- What is needed
Using the data below, return every line that holds the word "linecap".

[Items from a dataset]
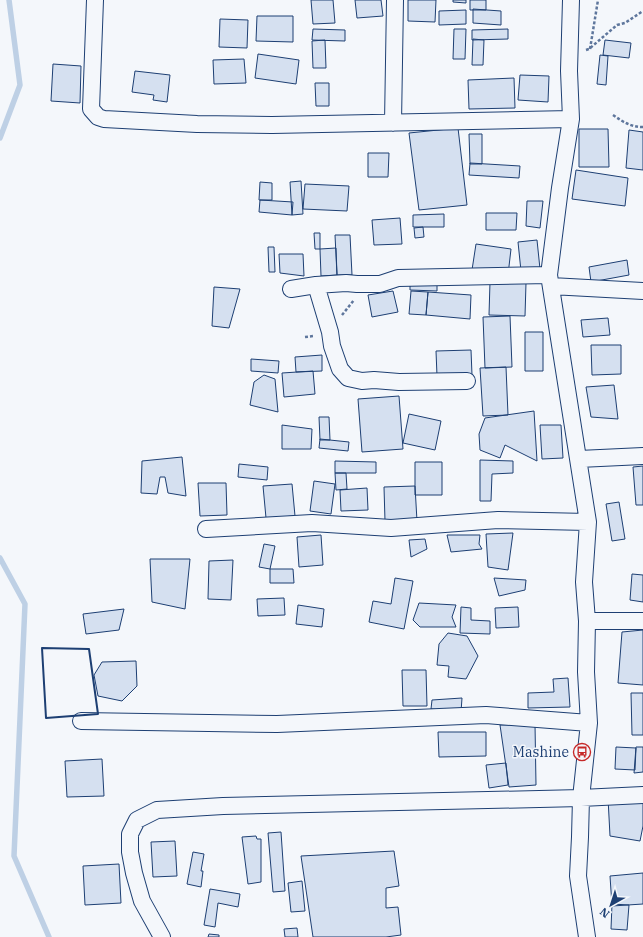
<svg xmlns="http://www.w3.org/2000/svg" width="643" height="937" font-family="'IBM Plex Serif',serif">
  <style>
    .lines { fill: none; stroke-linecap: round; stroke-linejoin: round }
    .stream { stroke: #bed0e5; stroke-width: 5.5 }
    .building { fill: #d5e0f0; stroke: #1d3f73 }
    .minor-casing { stroke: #1d3f73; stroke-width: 18 }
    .path { stroke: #5e769c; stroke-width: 2.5; stroke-dasharray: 3 2; stroke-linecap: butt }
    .minor { stroke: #f4f7fb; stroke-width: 16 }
    .wall { stroke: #1d3f73; stroke-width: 2 }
    .labels { text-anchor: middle; stroke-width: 3; stroke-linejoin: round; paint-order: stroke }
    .poi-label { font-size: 14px; fill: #1d3f73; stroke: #f4f7fb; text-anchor: end }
  </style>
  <rect width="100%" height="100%" fill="#f4f7fb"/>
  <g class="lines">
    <path class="stream" d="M0,138L20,85L9,0
      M0,558L25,604L14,856L49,937"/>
  </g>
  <path class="building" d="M311,0H333L335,23L313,24Z
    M355,0H381L383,16L357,18Z
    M408,0H436L435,22L408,21Z
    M453,0H466V3L453,2Z
    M470,0H486V10H470Z
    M473,9L501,11V25L473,23Z
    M466,10V24L439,25V11Z
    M257,16H293V42L256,41Z
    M220,19L248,20L247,48L219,47Z
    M313,29L345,30V41L312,40Z
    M454,29H466L465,59H453Z
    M508,29V39L472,40V30Z
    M473,39L484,40L483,65H472Z
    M325,40L326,68H313L312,41Z
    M605,40L631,43L629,58L603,55Z
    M258,54L299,60L296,84L255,78Z
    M600,55L608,56L606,85L597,84Z
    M244,59L246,83L214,84L213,60Z
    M53,64L81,66L80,103L51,101Z
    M135,71L170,75L167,102L153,100L154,95L132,92Z
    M520,75L549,76L548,102L518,100Z
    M514,78L515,108L469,109L468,80Z
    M315,83H329V106H316Z
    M458,128L467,205L419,210L409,133Z
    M579,129H608L609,167H579Z
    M629,130L643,132V170L626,168Z
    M469,134H482V164H470Z
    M368,153H389L388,177H368Z
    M470,163L520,166L519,178L469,175Z
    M576,170L628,178L625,206L572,199Z
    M301,181L303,214L292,215L290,182Z
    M260,182L272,183V200H259Z
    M305,184L349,186L347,211L303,209Z
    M260,200L293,202L292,215L259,212Z
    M527,201H543L540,228L526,226Z
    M486,213H517L516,230H486Z
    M444,214V227H413V215Z
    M400,218L402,244L374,245L372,220Z
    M423,227L424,237L415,238L414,228Z
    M314,233H320V249H315Z
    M335,235H350L352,275H337Z
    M537,240L540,269L521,271L518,242Z
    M476,244L511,249L508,275L472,270Z
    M268,247H274L275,272H269Z
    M336,248L337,275L321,276L320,249Z
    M279,254H303L304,276L280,273Z
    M627,260L629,275L591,282L589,267Z
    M410,281H437V291L410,290Z
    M490,282L526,283L525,316L489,315Z
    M214,287L240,289L229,328L212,326Z
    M393,291L398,312L372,317L368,295Z
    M411,291L428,292L426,315L409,314Z
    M428,292L471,295L470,319L426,315Z
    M510,316L512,367L485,368L483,317Z
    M608,318L610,335L583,337L581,320Z
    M525,332H543V371H525Z
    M591,345H621V374L592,375Z
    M471,350L472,375L437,376L436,351Z
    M322,355V371L296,372L295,357Z
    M251,359L279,361L278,373L251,371Z
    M506,367L508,415L483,416L480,368Z
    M313,371L315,394L284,397L282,373Z
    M264,375L275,379L278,412L250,405L254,382Z
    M614,385L618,419L591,417L586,387Z
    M399,396L403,449L362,452L358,399Z
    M534,411L537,461L505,445L500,458L480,450L479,434L485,418Z
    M409,414L441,421L435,450L403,443Z
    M319,417H329L330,440H320Z
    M282,425L312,429L311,449H282Z
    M540,425H561L563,458L542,459Z
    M320,439L349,442L348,451L319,448Z
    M182,457L186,496L168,493L165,477H160L157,494L141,493L142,461Z
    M480,460L513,461V473L492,474L491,501H480Z
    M335,461L376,462V473H335Z
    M415,462H442V495H415Z
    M239,464L268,467L267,480L238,477Z
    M643,466V505H636L633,467Z
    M335,473H346L347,489L336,490Z
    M314,481L335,484L331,514L310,511Z
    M198,483H226L227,515L200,516Z
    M292,484L295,516L266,518L263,486Z
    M415,486L417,521H385L384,487Z
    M367,488L368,510L341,511L340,490Z
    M619,502L625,539L612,541L606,504Z
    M513,533L508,570L488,567L486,534Z
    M321,535L323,565L299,567L297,537Z
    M447,535H480L479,544L482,549L451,552Z
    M425,539L427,549L411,557L409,540Z
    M264,544L275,546L270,569L259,567Z
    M150,559H190L185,609L152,602Z
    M233,560L231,600L208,599L209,561Z
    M270,569H293L294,583H270Z
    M632,574L643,575V602L630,600Z
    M395,578L413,581L404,629L369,622L373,601L391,604Z
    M494,578L526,580L525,590L499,596Z
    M284,598L285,615L258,616L257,599Z
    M419,603L456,605L452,617L456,627H420L413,620Z
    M298,605L324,609L322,627L296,624Z
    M461,607L471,608V620L490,621V634L460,633Z
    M518,607L519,627L496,628L495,608Z
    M124,609L119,630L86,634L83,614Z
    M643,630V685L618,683L622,632Z
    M448,633L467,636L478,656L466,679L448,677L449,666L437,665L439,644Z
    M136,661L137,686L122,701L98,696L94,675L102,662Z
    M402,670H426L427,706H403Z
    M568,678L570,707L528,708V693L554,692L553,679Z
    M631,693H643V735H632Z
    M462,698L461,712L431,709L432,700Z
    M535,724L536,785L509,787L500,725Z
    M438,732H486V756L439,757Z
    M616,747L636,748L635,770L615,769Z
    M636,747H643V772L634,773Z
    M102,759L104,796L67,797L65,761Z
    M506,763L508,785L489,788L486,765Z
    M608,798L643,800V826L640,841L610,836Z
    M281,832L285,891L273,892L268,833Z
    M256,836L257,839H261V882L248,884L242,837Z
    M175,841L177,876L153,877L151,842Z
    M394,851L399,886L386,888V908L398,907L401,935L386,937H313L301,856Z
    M193,852L204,854L201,871H203L201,887L187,884Z
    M119,864L121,903L85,905L83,866Z
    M643,873V904L612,906L610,876Z
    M302,881L305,911L291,912L288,883Z
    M210,889L240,894L238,907L218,903L215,927L204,925Z
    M612,904L629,905L627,930L611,929Z
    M297,928L298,937H285L284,929Z
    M209,934L219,935V937H208Z"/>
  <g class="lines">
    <g class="minor-casing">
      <path id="minor" d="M95,0L91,109L98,117L104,119L197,124L272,125L571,119
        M571,0L569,71L571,119L560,188L549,275L588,522L584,582L587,621L586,672L589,723L581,798L580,837L578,876L587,937
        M393,123L395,0
        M316,285L346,283L357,284H380L398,278L549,275
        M551,286L643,291
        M291,289L316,285L330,332L332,346L340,369L348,378L362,381L374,380L399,382L467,381
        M579,459L643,456
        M206,529L312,523L391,528L498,520L588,522
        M587,621H643
        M81,721L277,724L486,715L589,723
        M162,937L142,901L134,873L130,852V834L137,820L157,810L223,806L581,798L643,795"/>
    </g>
    <path class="path" d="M590,49L598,0
      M586,50L589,49L617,25L625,23L643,11
      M613,115C623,122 631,127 643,127
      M342,315L354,300
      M305,337L314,336"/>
    <use href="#minor" class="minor"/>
    <path class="wall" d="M42,648L89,649L98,714L46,718Z"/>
  </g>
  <defs>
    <g id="bus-ring" transform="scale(0.9)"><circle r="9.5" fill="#f4f7fb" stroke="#c62828" stroke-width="1.5"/><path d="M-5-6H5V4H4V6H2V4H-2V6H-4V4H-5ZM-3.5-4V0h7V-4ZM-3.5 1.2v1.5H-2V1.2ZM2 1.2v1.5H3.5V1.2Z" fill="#c62828"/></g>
  </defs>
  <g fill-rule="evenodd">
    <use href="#bus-ring" x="582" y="752"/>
  </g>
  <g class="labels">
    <g class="poi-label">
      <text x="569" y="757">Mashine</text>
    </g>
  </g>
  <g transform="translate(611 905) rotate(219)" stroke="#f4f7fb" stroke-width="3" paint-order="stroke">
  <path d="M0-3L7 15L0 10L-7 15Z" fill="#1d3f73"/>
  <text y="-6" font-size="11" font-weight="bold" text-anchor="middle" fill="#1d3f73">N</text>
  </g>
</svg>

- Response below
    .lines { fill: none; stroke-linecap: round; stroke-linejoin: round }
    .path { stroke: #5e769c; stroke-width: 2.5; stroke-dasharray: 3 2; stroke-linecap: butt }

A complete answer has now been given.